— EXTRACT TO READ —
BEGIN

Still, it’s pretty cool too. If, after those caveats, it still sounds interesting, you’ll be relieved to know that Boo is not really ‘going away’: For the forseeable future, the language will still work in Unity, Boo, like C# and UnityScript, runs on Mono, much as Java runs on the JVM. Unity doesn’t distinguish between the source of Mono assemblies: you can still use Boo, and even more exotic dotnet languages such as F# (though not, alas, IronPython!) in Unity today. The only practical result of Unity’s decision to sunset Boo support is the disappearance of the Boo documentation from the Unity website – which , to be honest was rarely adequate – and the lack of a ‘create Boo script’ menu item. Dropping a boo script into your assets folder, however still creates runnable code, and it should continue to do so for the forseeable future.
There’s some question about how Unity’s new cross-platform compiler technology, IL2CPP will handle Boo. In principle, since it compiles the byte code produced by Mono rather than the original source, it too should work with any CLR language, be it Boo or F# or what have you. I’ve been able to compile Boo code to Unity WebGL games, which use IL2CPP, without obvious problems although I haven’t done anything like a scientific test. It’s not beyond belief that bugs which occur only in non-C#, non-UnityScript IL code may go unfixed. And, of course, it’s impossible to say what will happen after Unity 5 – technology, particularly in games, moves too fast for confident future predictions. However, It seems pretty clear Boo will be working in Unity for a while to come even though it is being demoted from “officially supported” status to the same kind of l33t hacker underworld as functional languages.
Boo-Curious?
If you’ve got Unity installed already, you’ve already got everything you need to play with Boo. Just create a text file with a “.boo” extension inside a Unity project and you can write Unity components in Boo. If you don’t have Unity, You can also download Mono directly, which installs MonoDevelop and Boo automatically.
If you’re not fond of MonoDevelop – an editor for which I have… mixed… feelings – You can write Boo using Sublime Text, which has a Boo syntax higlighting package and can run Boo compiles for you.
If you’re curious but don’t want to take the plunge, you can see the language for yourself and play with it online, using this interactive repl
The documentation – which (be warned!) is incomplete and not always up to date – is in the Boo Project GitHub wiki. There’s an older site at boo.codehaus.org which is tends to show up on the Google results but has mostly been ported to the github. In cases of conflicting information, the GitGub wiki is likelier to be right. There’s also a Google Group and a small pool of questions on StackOverflow
If you’re a hardcore type, you can also download and rebuild the source for the entire Boo language yourself from GitHub. Lastly, you might want to check out BooJS, a project which aims to compile Boo into JavaScript.

END

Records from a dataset
BEGIN

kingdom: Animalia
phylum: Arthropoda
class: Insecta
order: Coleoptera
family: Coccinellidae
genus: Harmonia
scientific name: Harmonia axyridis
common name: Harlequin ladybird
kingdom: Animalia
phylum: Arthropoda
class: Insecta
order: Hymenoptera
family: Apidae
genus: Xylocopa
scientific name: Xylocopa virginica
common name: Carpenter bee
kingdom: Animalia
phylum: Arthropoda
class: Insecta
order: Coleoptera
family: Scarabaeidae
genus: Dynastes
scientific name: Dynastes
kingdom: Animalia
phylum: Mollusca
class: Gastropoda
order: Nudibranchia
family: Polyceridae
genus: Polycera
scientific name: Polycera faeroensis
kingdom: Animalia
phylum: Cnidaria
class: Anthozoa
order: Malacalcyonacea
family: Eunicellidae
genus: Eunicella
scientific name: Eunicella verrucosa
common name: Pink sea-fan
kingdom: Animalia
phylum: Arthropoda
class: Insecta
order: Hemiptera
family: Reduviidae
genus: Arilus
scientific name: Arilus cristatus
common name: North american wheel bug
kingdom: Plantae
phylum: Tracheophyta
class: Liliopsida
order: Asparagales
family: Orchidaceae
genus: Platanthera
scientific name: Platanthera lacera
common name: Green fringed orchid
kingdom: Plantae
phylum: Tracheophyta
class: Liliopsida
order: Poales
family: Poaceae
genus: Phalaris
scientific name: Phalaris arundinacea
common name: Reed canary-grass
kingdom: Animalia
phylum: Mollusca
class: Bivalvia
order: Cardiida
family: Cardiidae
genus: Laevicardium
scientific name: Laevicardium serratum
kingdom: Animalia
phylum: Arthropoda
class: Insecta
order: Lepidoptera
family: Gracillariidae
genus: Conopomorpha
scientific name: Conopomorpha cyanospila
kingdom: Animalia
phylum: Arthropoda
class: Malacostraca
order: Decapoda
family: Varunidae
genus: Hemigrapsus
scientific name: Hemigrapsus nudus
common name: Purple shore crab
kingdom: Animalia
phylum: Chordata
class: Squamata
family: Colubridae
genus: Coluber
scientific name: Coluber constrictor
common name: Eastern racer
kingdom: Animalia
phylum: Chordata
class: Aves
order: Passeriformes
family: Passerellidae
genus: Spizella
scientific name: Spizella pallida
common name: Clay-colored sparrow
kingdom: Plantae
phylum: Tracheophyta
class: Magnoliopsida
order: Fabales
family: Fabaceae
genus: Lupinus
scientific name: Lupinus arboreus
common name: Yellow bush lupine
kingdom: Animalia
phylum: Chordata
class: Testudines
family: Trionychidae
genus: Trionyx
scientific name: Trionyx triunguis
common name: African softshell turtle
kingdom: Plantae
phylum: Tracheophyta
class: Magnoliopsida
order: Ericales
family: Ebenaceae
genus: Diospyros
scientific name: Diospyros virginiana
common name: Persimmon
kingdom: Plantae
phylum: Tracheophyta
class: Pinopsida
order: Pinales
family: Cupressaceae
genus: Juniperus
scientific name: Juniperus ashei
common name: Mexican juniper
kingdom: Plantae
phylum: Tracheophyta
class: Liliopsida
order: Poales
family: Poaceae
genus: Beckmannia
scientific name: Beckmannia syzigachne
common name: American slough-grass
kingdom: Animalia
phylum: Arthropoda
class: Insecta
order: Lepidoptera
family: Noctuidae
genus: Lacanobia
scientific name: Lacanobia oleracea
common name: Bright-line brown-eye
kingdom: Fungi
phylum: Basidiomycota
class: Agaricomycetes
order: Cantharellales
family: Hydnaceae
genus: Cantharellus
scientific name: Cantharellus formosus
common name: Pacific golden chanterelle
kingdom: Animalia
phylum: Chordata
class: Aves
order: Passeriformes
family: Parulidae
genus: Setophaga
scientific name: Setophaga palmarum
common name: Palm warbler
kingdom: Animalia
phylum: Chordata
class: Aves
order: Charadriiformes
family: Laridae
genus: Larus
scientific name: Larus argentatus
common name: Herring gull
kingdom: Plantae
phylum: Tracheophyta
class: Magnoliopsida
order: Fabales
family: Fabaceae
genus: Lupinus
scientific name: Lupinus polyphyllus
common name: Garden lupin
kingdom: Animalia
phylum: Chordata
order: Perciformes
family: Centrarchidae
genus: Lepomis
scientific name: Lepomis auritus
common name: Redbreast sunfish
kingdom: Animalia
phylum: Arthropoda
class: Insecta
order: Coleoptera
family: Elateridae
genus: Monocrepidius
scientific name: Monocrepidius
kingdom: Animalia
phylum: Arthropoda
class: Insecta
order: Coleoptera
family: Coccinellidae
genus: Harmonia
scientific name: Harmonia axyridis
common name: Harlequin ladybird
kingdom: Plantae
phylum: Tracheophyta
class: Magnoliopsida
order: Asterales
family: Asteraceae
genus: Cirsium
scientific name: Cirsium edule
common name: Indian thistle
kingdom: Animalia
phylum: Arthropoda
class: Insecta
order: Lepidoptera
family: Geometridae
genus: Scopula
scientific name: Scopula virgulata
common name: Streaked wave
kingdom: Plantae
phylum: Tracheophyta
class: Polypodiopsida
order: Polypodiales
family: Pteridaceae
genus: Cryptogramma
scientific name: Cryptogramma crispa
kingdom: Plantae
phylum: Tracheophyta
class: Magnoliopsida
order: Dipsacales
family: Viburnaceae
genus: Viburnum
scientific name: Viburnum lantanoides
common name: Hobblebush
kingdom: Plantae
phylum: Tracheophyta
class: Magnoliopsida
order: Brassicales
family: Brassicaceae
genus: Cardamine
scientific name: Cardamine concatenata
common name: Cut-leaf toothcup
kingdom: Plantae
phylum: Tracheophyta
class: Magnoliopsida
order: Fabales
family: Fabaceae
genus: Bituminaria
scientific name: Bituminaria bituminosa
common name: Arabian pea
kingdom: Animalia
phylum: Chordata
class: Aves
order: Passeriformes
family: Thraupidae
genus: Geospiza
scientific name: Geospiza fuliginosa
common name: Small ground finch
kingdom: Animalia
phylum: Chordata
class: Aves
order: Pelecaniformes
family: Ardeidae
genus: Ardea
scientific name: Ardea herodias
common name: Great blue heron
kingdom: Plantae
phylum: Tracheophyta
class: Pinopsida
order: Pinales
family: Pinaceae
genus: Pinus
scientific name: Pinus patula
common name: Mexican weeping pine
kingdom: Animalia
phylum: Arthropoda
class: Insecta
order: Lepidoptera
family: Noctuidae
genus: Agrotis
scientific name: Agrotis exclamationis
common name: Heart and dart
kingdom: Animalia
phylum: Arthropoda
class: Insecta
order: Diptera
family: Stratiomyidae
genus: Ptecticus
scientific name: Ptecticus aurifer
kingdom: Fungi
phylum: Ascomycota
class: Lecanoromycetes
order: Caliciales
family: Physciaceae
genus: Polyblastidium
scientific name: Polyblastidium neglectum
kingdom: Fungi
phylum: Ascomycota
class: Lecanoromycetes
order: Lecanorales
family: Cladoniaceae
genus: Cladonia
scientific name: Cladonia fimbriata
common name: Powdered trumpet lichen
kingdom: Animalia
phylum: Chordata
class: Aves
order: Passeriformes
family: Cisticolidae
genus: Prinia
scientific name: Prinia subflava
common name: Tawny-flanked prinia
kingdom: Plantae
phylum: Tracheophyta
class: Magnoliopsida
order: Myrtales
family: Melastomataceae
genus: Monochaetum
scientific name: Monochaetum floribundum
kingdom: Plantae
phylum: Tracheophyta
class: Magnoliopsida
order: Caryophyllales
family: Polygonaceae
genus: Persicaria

END

From the piece on the Boo language above, extract everything from "Boo-Curious?" down to "compiles for you.".

Boo-Curious?
If you’ve got Unity installed already, you’ve already got everything you need to play with Boo. Just create a text file with a “.boo” extension inside a Unity project and you can write Unity components in Boo. If you don’t have Unity, You can also download Mono directly, which installs MonoDevelop and Boo automatically.
If you’re not fond of MonoDevelop – an editor for which I have… mixed… feelings – You can write Boo using Sublime Text, which has a Boo syntax higlighting package and can run Boo compiles for you.